Gartner has just issued a press release stating that only 20% of today’s workforce has the knowledge needed to do their job and to foster their career.
The study is focussing on companies involved (or that should be involved) in the digital transformation, where Gartner noticed that 70% of the employees do not have sufficient knowledge to embark in the transformation process and 80% do not have the knowledge and skills needed to foster the transformation and be ready for the transformed business and company.
Interestingly Gartner points out that rather aiming at increasing the individual skills and knowledge it would make more sense to enable and teach individuals to connect to the ones having the right skills and knowledge. In other words they are betting on distributed knowledge.

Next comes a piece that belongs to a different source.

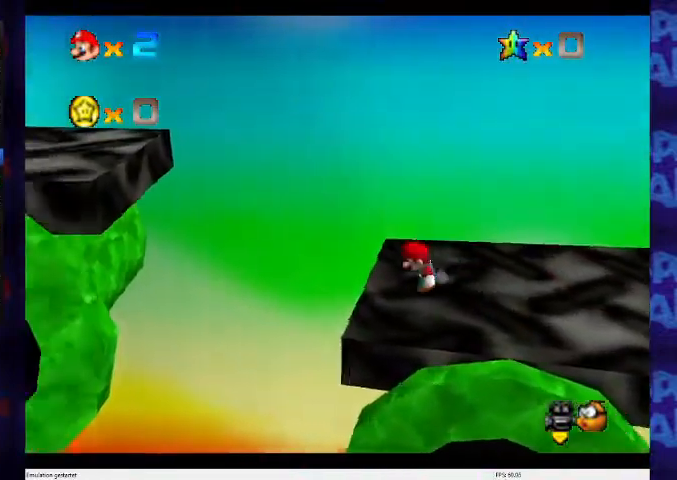
{"buttons": ["A"], "left_stick": "left", "events": [[33, "A", "down"]]}
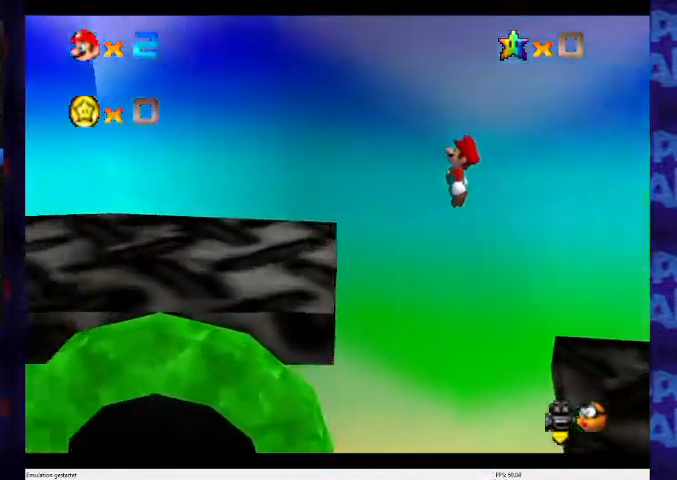
{"buttons": [], "left_stick": "down", "events": [[400, "A", "up"], [433, "left_stick", "down"]]}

I was in a team at EIT Digital discussing this point in preparing for the Innovation and Partner Event scheduled in Brussels next week and just yesterday I was discussing the very same thing in the context of the Symbiotic Autonomous Systems Initiative where a radical new education program is being designed, taking into account the evolution towards symbioses of humans and machines.
To me it seems quite clear that pursuing (only) continuous education is leading nowhere. Continuous education is stemming from the realisation that knowledge is deteriorating very rapidly.
Once, as it is happening, the time to accrue new knowledge is longer than the window of obsolescence it is clear that continuous education aiming at making up for knowledge obsolescence is a lost battle.